By Steve Pumper, Executive Managing Partner, Transwestern: Learn why the Sunbelt may be the next hot place for U.S. and foreign investments in 2016.

Pumper, SteveThe investment market for U.S. commercial real estate has picked up in all categories this year, and that momentum should continue into next year. Foreign investors still see the U.S. as a safe haven for capital, meaning we should expect another wave of international capital flowing into the U.S. commercial real estate market in 2016. Specifically, enduring global unrest in the Middle East and Europe will prompt an inflow of international capital to trophy assets in core markets as the U.S. continues to outperform other countries in terms of GDP growth and solid business fundamentals. We will therefore remain pursued by the countries we’ve seen before, but with more capital from Japanese investors due to changes in their investment parameters.

All of these factors will combine to generate investment transaction volume in 2016 that’s in line with the volume of 2015, which is headed for an all-time high, surpassing 2007 levels.

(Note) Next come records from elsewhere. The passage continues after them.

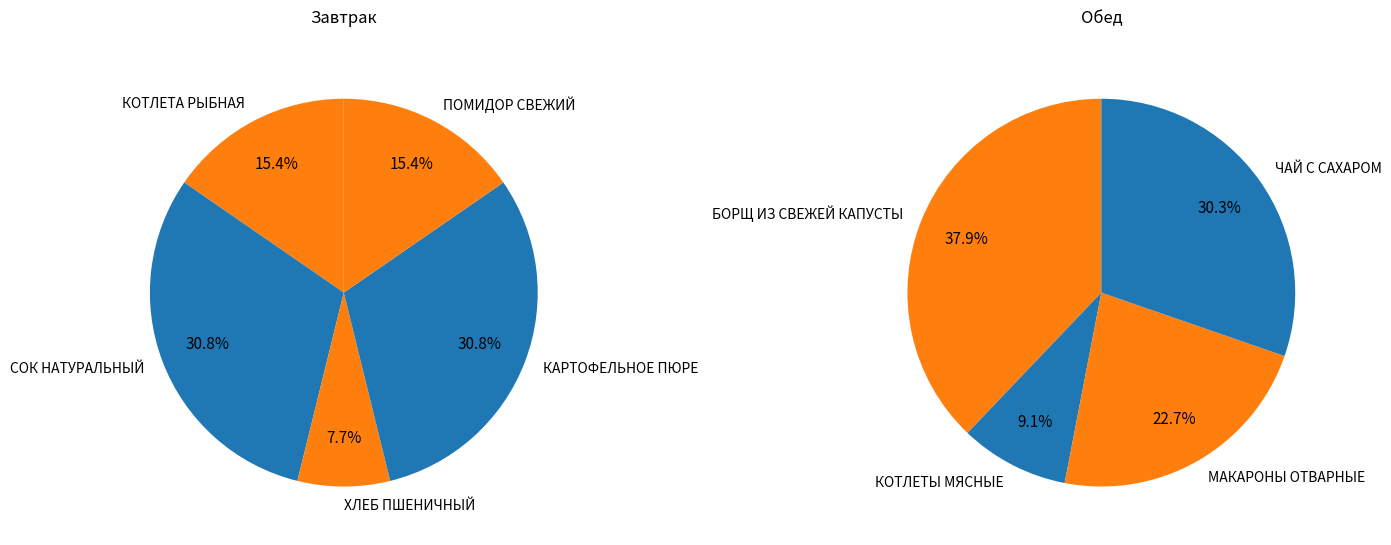

Do ПОМИДОР СВЕЖИЙ and МАКАРОНЫ ОТВАРНЫЕ together represent more than half of the pie?

No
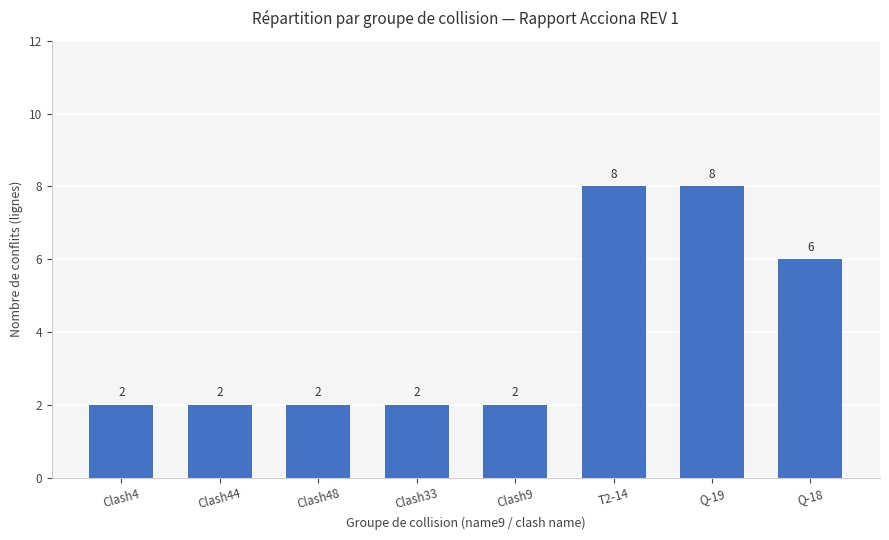

What position from the left is Clash44?

2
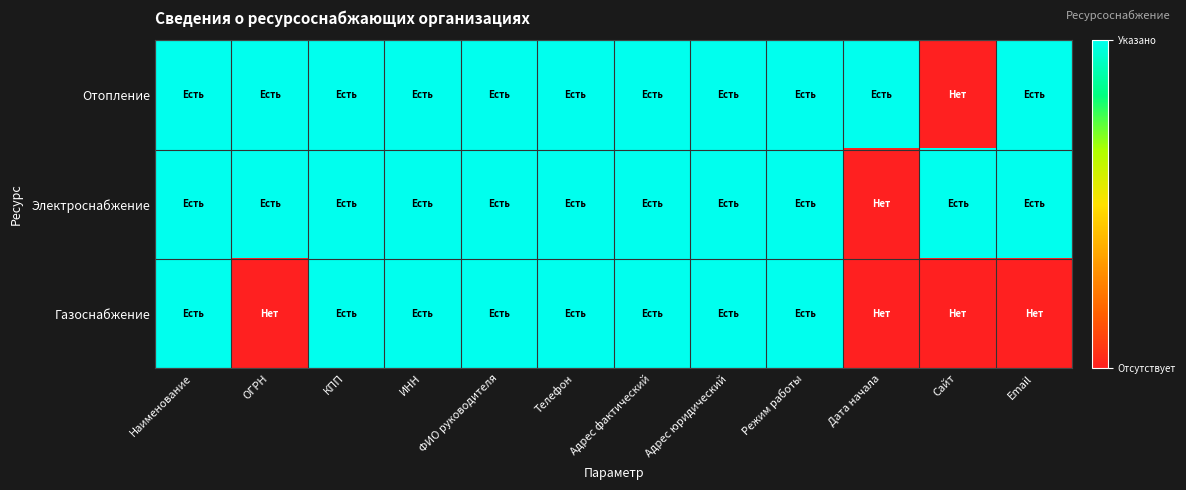

How many distinct data groups are displayed?

3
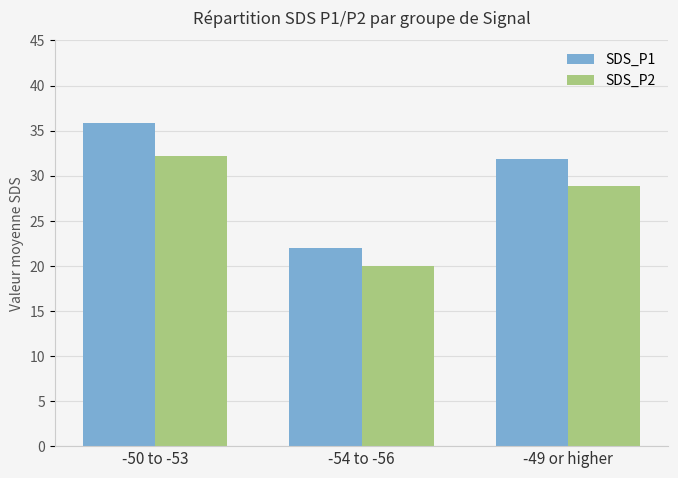

How many series are shown in this chart?

2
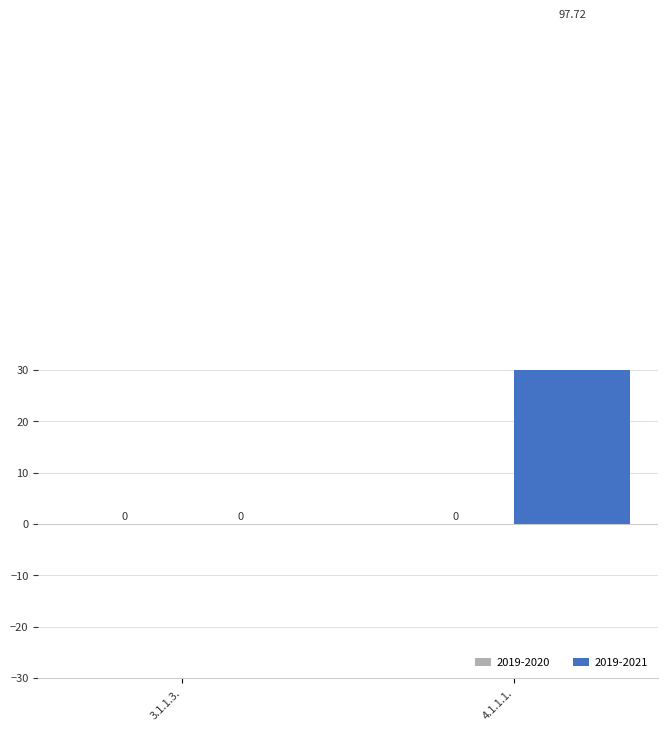

Rank the series at 4.1.1.1. from lowest to highest value.

2019-2020, 2019-2021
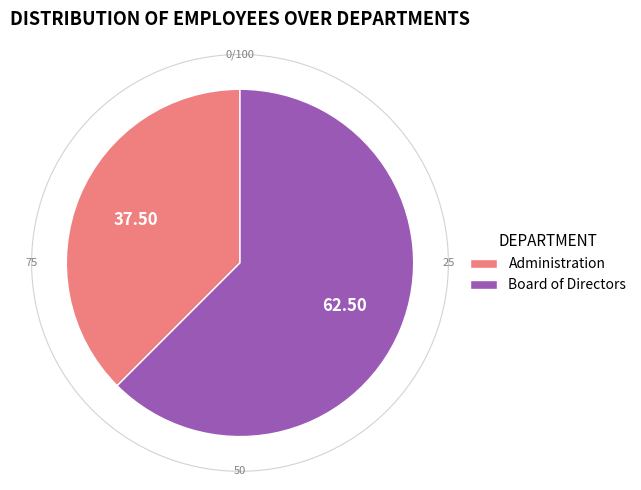

Approximately how many times larger is the value at Board of Directors compared to Administration?

1.7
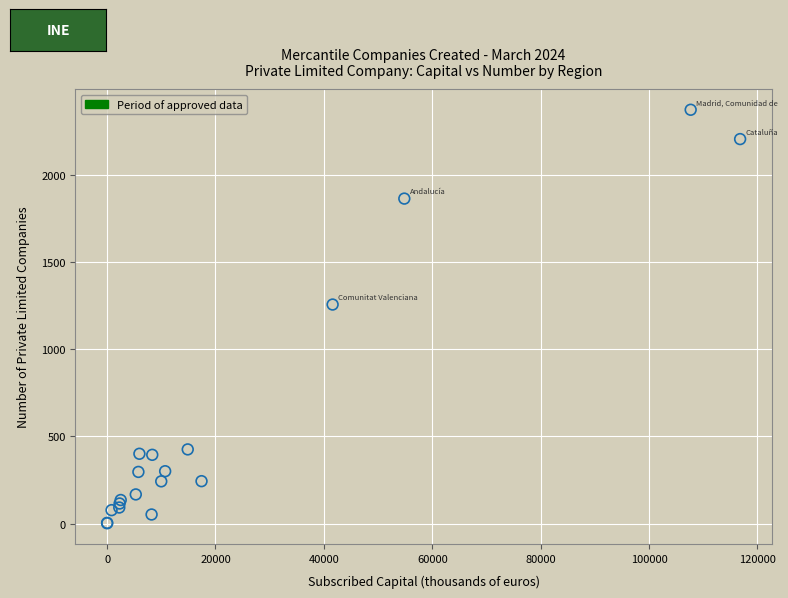

What Y value in the scatter plot is closest to 1186?

1255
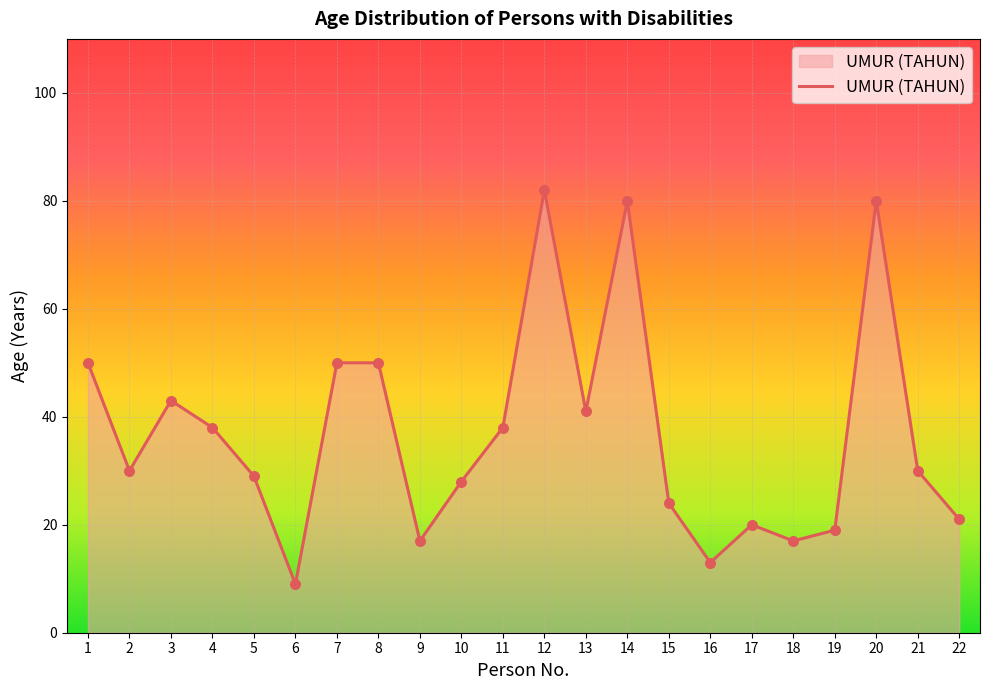

What is the ratio of the value at 13 to the value at 6?

4.6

All the major product types saw an increased year-over-year investment volume in 2015 (as of Oct. 31):

  • Office product had $121.5 billion in transaction volume, representing a 23 percent year-over-year increase;
  • Multifamily had $119 billion, a 32 percent year-over-year increase;
  • Retail had $73 billion, a 1 percent year-over-year increase;
  • Industrial had $58.2 billion, a 49 percent year-over-year increase;
  • Hotels had $37.9 billion, a 35 percent year-over-year increase; and
  • Development sites had $19.9 billion, a 14 percent year-over-year increase.

In total, this year has seen $429.3 billion in investment sales, representing a 24 percent year-over-year increase. Foreign capital accounted for $76.8 billion of that volume, or 18 percent. While there is much talk in the industry around Chinese investment, with it being the fifth-largest source of foreign capital in 2015 with $3.9 billion, Canada led the way with $23.2 billion, followed by Singapore at $14 billion and Norway at $8.6 billion. Qatar, China and Germany were virtually tied in the $3.8 billion to $3.9 billion range.

Most investors, foreign and domestic, are still targeting core markets. Manhattan generated $22 billion in transaction volume, followed by a steep drop-off to $3.9 billion in Los Angeles. Foreign investors are beginning to target markets in the Sunbelt such as Atlanta, Dallas and Phoenix as product availability and pricing make it increasingly difficult to achieve investment objectives in major markets like Boston, Manhattan, Seattle, San Francisco, Los Angeles, Washington, D.C., and Chicago.

Atlanta and Phoenix have been laggards onto the economic recovery stage, but both have been gaining traction through 2015 that will continue into 2016 and make them significant players for foreign investment capital in the coming years.